Coping With the Loss of Freedom
Lindsay Stoecker, another ex-Freedom player, works on homeland security issues for a downtown Washington consulting firm, G&H International Services. "Critical Infrastructure Protection R&D," she says, and her ex-teammates are "just kind of like, what are you doing?"
Kristy Whelchel (New York Power) is a real estate agent in Manhattan. Nel Fettig (Carolina Courage) is a law clerk in Atlanta. Kim Pickup (San Diego Spirit) is student teaching in Southern California.
And Jacqui Little drives five minutes from her home in Alexandria to the Reico office in Springfield, where she gives quotes to contractors, orders supplies and designs floor plans for kitchens and bathrooms.
She got the job last October through the parent of a player she coaches with Rimando, and soon Little did some recruiting of her own. By January, ex-Freedom teammate Meredith Beard was in training at the Springfield location, while Casey Zimny, another ex-teammate, spent several months as a Reico receptionist.
Co-workers joked that Reico should start its own soccer team, and a Jacqui Little bobblehead appeared atop an office file cabinet, although the doll's head eventually bobbled off its body.
"If you shake it really hard, it just kind of pops off," explained an office mate, Amy Pack.
Rimando's photograph and the D.C. United schedule that hangs from Little's color-coordinated corkboard draw attention from soccer-crazed contractors, but the start of United's season was actually a low point for Little.
"Not that I don't like my job -- I love the people I work with, the company is great," she said. "But the fact that I was sitting at a desk instead of doing what I love to do, it just hit me like a ton of bricks. Oh God, he's training and I'm sitting here."
"That was pretty much when she opened her eyes to what she was really doing," Rimando said. "You can see that she wants to have her old lifestyle back, but she knows it's the real world and this is a real job."
Still, Little easily lapses into kitchen-speak, rattling off details about quarter-inch scribe molding and EF196 refrigerator panels, and complaining about a troublesome kitchen sink that is fouling up a floor plan.
Like the other office-bound players, she misses being on her feet and earning a living from her passion. The office workers have also seen their schedules change; weekdays start earlier and nights out are cut short by thoughts of early-morning commutes.
On the other hand, weekends are suddenly free, and "now, it's like, 'Yeah, I can go to a party and drink beer,' " Skylar Little said.

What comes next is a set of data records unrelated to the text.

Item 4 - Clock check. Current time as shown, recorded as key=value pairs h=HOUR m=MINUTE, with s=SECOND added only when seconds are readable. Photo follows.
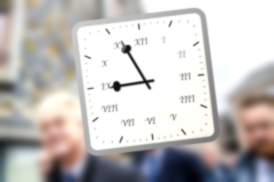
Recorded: h=8 m=56
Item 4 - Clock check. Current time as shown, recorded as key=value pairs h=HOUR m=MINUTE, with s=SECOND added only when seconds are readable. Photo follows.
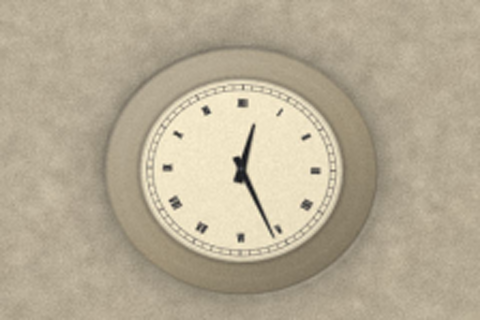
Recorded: h=12 m=26
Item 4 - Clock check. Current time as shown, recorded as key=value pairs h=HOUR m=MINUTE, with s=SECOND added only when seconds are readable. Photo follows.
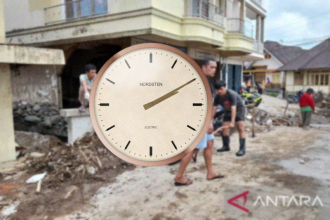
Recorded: h=2 m=10
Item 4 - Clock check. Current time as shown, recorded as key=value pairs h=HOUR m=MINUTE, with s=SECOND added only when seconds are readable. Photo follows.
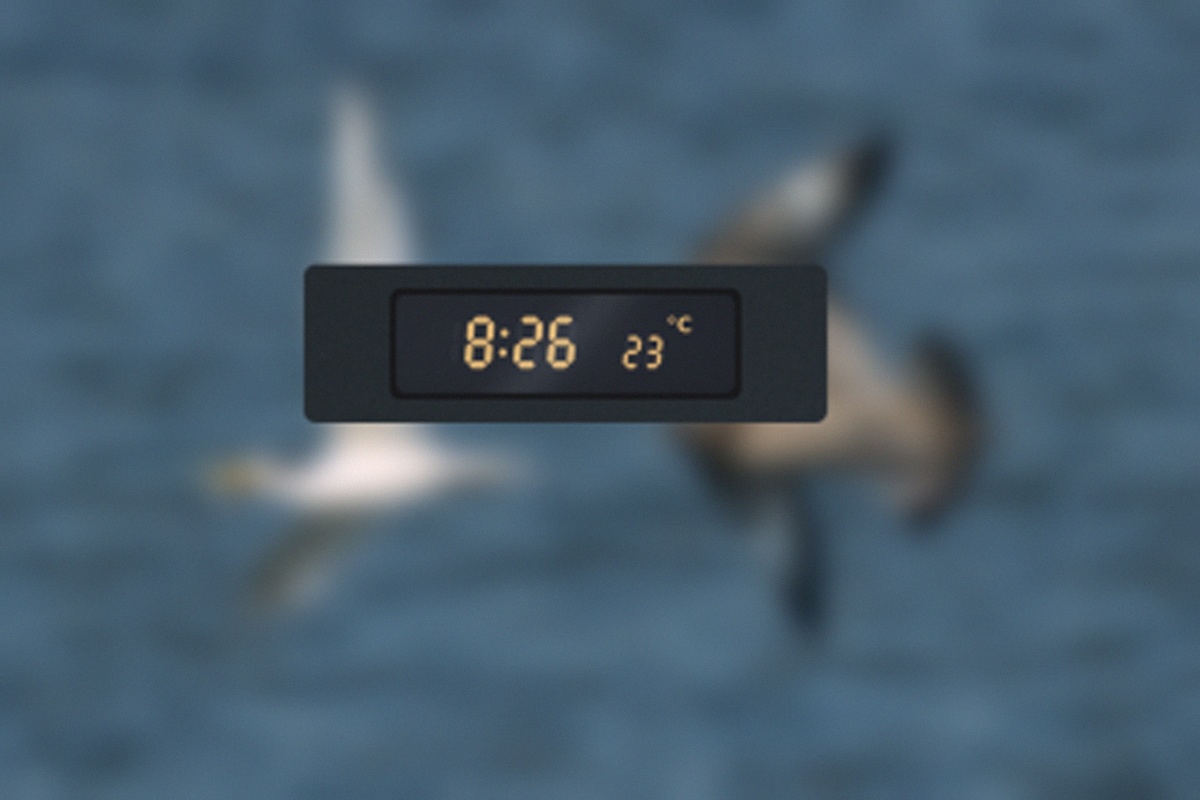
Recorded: h=8 m=26
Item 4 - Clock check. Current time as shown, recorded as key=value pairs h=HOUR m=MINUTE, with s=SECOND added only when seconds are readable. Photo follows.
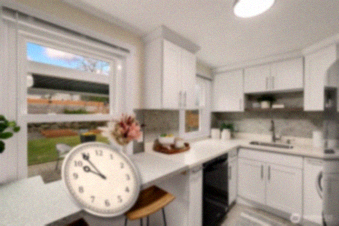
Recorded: h=9 m=54
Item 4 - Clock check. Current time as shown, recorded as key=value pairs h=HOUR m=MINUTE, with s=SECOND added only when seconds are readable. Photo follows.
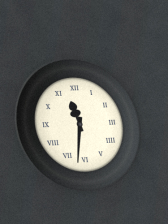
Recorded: h=11 m=32
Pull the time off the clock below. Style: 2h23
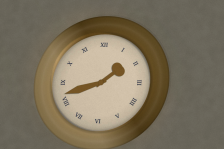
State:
1h42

WUSA front-office personnel also have faced a transition, although many remained in professional sports. Eddie Rockwell, the general manager of the Atlanta Beat, took the same job with the Georgia Force of the Arena Football League. Freedom employees have found work with the Washington Capitals, Washington Wizards and Miami Dolphins.
Others left the sports world entirely. Former Freedom GM Katy Button -- who worked for six years in the Clinton White House -- became a production coordinator for this summer's Democratic National Convention, helping plan programming and reaching out to media.